Mengatasi arogansi pejabat dan menciptakan perubahan besar-besaran dalam pemerintahan membutuhkan pendekatan yang komprehensif dengan melibatkan masyarakat secara aktif. Salah satu langkah utama adalah penguatan transparansi, di mana pemerintah harus memberikan akses yang lebih luas kepada masyarakat untuk memantau data terkait kebijakan, anggaran, dan keputusan pejabat. Platform pelaporan online juga perlu dikembangkan agar masyarakat dapat melaporkan kasus arogansi atau penyimpangan secara anonim, dengan jaminan bahwa laporan tersebut akan ditindaklanjuti secara transparan. Selain itu, pendidikan etika bagi pejabat menjadi keharusan, melalui pelatihan reguler yang menanamkan nilai-nilai pelayanan publik dan mencegah perilaku arogan. Kampanye nasional tentang etika publik yang melibatkan tokoh masyarakat, influencer, dan media juga bisa menjadi cara efektif untuk mengedukasi pejabat sekaligus masyarakat tentang pentingnya perilaku etis dalam pemerintahan.

Penegakan hukum yang adil dan tegas harus menjadi prioritas.
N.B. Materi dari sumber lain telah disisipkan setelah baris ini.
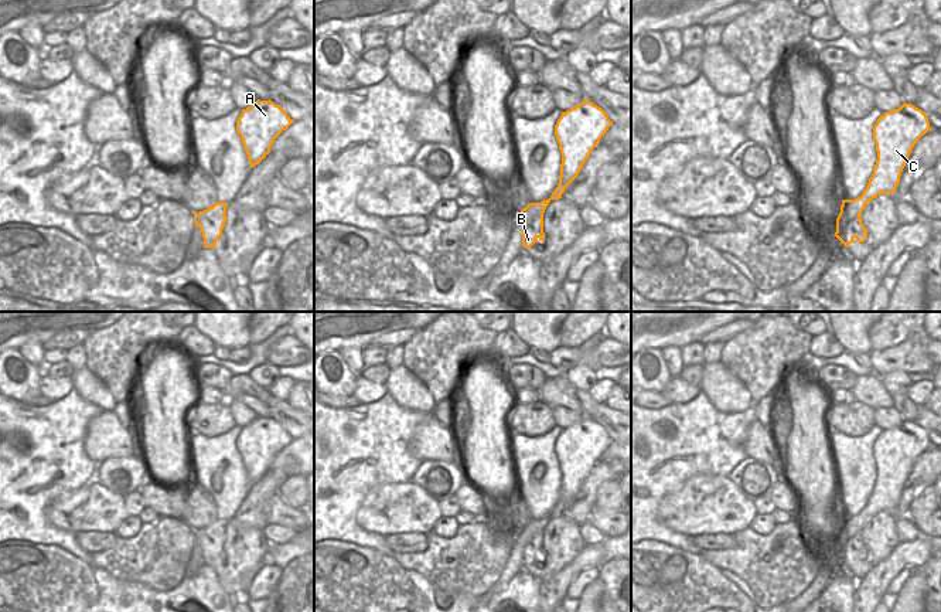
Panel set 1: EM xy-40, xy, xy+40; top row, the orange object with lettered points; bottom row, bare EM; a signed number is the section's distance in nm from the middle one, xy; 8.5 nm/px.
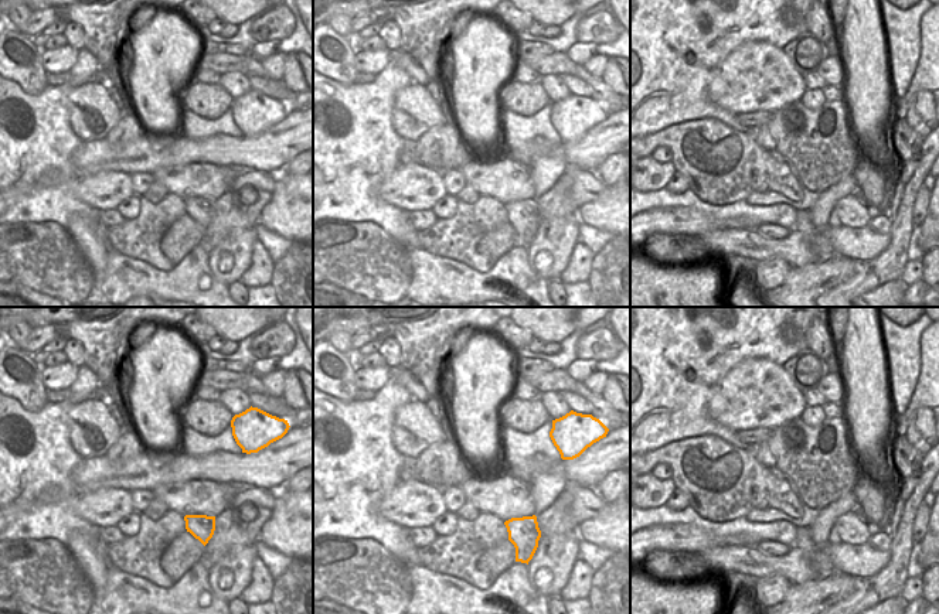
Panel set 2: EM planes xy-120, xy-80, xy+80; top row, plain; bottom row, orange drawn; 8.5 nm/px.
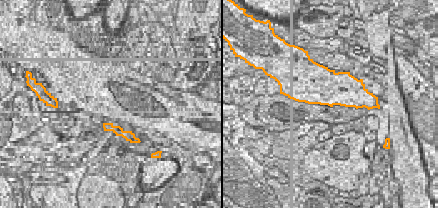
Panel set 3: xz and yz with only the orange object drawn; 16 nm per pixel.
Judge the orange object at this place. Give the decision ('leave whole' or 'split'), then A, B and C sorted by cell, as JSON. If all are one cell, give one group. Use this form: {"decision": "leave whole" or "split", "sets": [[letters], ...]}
{"decision": "split", "sets": [["A", "C"], ["B"]]}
Sanksi tanpa pandang bulu, seperti pencopotan jabatan atau denda berat, harus diterapkan kepada pejabat yang terbukti bersalah. Kolaborasi dengan lembaga swadaya masyarakat (LSM) dan media juga diperlukan untuk mempublikasikan hasil investigasi kasus arogansi pejabat, sehingga memberikan efek jera yang nyata. Di sisi lain, netizen dapat berperan besar dalam memviralkan kasus-kasus semacam ini. Gerakan media sosial dengan tagar tertentu dapat menjadi wadah untuk menyuarakan aspirasi publik. Masyarakat juga dapat membagikan pengalaman mereka terkait arogansi pejabat dalam bentuk video, infografis, atau tulisan yang menyentuh hati, yang kemudian dapat diperkuat oleh para influencer untuk menjangkau audiens yang lebih luas.

Edukasi bagi masyarakat juga penting agar netizen memahami peran mereka dalam mendorong perubahan. Partisipasi publik yang aktif dapat dipupuk melalui konten edukatif di media sosial, webinar, atau podcast yang mengajarkan cara menyuarakan pendapat dengan berbasis fakta dan tanpa ujaran kebencian. Selain itu, literasi digital harus ditingkatkan agar kritik yang disampaikan netizen dapat membangun dan memengaruhi perubahan nyata. Untuk menjaga keberlanjutan reformasi, pengawasan publik terhadap perilaku pejabat dapat dilakukan melalui grup diskusi atau forum daring. Perkembangan reformasi, seperti pejabat yang berhasil diubah perilakunya atau kasus yang ditangani dengan tegas, juga perlu dipublikasikan untuk menunjukkan hasil nyata kepada masyarakat.

Dengan sinergi antara pemerintah, masyarakat, dan media, serta langkah-langkah yang terstruktur, arogansi pejabat dapat diminimalisasi. Partisipasi aktif netizen dalam memviralkan kasus arogansi, didukung dengan transparansi dan penegakan hukum yang tegas, menjadi kunci untuk menciptakan pemerintahan yang modern, profesional, dan benar-benar melayani rakyat. Suara masyarakat bukan hanya untuk memviralkan, tetapi juga untuk memastikan perubahan yang nyata terjadi.